A Modified Swin Transformer With Pairwise Attention for Offline Signature Verification

Offline signature verification (OSV) remains a challenging biometric task, particularly under high intra-writer variability and skilled forgery conditions. Most deep learning–based approaches encode reference and query signatures independently, which may limit their ability to model fine-grained correspondences. This paper presents a modified Swin Transformer architecture that introduces an encoder–decoder hierarchy with multi-scale feature aggregation and a pairwise attention mechanism to enable explicit reference–query interaction. The proposed model is trained using a focal contrastive loss under a strict writer-independent protocol. Experiments conducted on the UTSig and CEDAR datasets evaluate performance using accuracy, false acceptance rate, false rejection rate, and equal error rate.
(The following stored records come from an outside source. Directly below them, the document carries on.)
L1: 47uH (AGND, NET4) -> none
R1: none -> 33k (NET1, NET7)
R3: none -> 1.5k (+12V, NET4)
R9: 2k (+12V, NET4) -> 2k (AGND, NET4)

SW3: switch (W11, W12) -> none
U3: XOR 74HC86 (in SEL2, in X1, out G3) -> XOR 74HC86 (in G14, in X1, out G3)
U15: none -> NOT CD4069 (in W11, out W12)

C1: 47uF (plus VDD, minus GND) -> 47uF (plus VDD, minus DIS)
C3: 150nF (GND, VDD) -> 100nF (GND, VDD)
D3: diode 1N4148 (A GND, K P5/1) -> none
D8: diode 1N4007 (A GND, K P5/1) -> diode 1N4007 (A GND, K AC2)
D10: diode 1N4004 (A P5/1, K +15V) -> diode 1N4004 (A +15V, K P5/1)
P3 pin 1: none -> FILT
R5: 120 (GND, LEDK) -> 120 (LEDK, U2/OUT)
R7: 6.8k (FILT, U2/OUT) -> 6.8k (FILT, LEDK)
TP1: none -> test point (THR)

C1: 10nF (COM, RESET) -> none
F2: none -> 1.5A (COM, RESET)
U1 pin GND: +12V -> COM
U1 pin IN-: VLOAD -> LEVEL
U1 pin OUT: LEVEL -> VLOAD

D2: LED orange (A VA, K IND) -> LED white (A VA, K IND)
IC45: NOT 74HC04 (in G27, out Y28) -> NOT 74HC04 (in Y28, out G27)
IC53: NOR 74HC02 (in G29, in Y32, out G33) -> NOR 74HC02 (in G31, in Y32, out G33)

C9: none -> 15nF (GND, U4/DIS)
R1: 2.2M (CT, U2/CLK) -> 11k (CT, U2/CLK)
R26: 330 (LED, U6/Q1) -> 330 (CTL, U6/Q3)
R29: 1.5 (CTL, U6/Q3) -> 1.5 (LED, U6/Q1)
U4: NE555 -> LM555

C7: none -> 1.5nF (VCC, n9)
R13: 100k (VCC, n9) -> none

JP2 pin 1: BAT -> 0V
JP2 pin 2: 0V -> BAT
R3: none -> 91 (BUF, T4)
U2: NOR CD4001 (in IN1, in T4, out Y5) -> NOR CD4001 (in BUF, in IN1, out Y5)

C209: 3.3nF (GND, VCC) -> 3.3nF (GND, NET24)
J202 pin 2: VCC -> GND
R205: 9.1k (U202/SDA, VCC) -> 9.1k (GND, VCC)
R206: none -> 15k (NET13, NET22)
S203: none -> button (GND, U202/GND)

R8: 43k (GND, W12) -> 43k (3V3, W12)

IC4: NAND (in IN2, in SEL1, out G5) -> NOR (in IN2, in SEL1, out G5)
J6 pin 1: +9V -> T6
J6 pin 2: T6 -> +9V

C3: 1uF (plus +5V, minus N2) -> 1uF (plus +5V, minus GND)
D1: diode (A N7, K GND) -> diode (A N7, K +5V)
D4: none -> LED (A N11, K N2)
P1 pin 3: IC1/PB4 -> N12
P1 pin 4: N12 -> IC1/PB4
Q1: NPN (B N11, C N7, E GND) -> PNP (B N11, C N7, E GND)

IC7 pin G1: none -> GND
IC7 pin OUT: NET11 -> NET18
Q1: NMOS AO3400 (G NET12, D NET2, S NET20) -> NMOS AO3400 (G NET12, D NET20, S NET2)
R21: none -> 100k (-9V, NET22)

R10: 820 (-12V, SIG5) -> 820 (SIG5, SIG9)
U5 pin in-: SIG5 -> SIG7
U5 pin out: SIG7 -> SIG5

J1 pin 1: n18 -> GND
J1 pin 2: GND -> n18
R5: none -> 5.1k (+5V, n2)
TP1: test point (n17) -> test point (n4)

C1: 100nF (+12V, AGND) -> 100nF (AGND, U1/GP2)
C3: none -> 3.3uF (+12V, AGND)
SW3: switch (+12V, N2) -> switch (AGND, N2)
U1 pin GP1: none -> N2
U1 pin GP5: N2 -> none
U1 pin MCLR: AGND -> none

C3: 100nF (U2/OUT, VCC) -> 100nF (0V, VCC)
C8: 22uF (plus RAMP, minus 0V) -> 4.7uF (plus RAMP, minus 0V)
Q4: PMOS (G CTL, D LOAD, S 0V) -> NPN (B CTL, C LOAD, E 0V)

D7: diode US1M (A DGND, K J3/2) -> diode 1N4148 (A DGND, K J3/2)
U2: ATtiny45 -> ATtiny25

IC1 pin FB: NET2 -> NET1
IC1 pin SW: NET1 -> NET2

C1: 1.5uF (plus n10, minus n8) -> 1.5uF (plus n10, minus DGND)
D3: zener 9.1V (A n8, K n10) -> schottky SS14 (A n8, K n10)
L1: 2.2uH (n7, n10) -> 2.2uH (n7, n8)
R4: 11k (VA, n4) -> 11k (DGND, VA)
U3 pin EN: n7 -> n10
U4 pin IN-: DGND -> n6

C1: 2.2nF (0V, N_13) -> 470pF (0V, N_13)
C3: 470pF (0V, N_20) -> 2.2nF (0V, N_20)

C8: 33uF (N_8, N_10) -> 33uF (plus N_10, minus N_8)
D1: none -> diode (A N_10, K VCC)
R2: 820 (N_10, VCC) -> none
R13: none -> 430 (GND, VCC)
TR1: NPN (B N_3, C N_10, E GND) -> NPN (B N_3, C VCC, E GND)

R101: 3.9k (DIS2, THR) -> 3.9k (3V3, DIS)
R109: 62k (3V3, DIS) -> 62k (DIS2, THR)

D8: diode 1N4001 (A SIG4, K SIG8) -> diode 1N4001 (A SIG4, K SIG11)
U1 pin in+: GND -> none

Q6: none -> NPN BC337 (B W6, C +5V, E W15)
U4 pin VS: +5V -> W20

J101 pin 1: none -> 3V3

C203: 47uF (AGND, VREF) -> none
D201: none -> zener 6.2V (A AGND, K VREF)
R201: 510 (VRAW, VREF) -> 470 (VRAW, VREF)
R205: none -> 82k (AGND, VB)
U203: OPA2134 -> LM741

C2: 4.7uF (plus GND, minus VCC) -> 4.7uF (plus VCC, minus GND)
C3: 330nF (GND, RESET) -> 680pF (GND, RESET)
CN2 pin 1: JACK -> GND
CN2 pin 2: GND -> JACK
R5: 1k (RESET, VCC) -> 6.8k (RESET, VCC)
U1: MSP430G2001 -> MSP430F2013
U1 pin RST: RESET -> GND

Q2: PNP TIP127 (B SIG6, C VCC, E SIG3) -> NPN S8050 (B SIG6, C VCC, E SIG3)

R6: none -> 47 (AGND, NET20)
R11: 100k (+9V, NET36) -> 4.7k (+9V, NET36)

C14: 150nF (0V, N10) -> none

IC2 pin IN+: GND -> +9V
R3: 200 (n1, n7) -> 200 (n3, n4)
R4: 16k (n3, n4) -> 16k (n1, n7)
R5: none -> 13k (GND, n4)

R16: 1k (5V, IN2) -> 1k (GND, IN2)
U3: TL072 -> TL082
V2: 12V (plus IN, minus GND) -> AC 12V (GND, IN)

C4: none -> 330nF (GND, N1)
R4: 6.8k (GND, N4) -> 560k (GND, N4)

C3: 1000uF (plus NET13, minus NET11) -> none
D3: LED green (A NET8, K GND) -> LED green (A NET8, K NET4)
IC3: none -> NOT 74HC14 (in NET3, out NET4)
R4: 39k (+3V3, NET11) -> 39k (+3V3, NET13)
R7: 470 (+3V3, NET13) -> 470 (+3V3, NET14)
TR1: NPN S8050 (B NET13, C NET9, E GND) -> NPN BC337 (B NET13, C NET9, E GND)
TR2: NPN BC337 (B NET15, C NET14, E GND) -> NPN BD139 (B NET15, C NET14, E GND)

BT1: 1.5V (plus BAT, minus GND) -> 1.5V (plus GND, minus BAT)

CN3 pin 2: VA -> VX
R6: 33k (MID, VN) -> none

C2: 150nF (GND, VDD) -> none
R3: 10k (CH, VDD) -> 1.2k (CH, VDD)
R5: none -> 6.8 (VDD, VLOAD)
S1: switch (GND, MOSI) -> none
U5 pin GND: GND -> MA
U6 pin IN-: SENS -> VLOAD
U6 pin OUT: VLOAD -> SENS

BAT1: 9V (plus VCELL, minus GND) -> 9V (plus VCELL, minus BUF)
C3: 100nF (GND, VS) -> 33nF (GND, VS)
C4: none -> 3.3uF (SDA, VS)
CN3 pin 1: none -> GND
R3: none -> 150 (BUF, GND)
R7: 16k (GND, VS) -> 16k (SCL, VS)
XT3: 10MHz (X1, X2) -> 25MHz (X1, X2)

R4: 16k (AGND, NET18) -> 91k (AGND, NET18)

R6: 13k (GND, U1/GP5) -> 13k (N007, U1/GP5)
Results show consistent reductions in false acceptance rates and modest improvements in overall verification accuracy relative to a Swin Transformer baseline, accompanied by changes in false rejection behaviour. Additional analyses, including learning dynamics, confusion matrices, and threshold sweeps, are used to examine the resulting security–usability trade-offs. These findings suggest that multi-scale cross-attention can contribute to improved discrimination in OSV under challenging variability conditions, while highlighting the importance of careful threshold selection in practical deployments.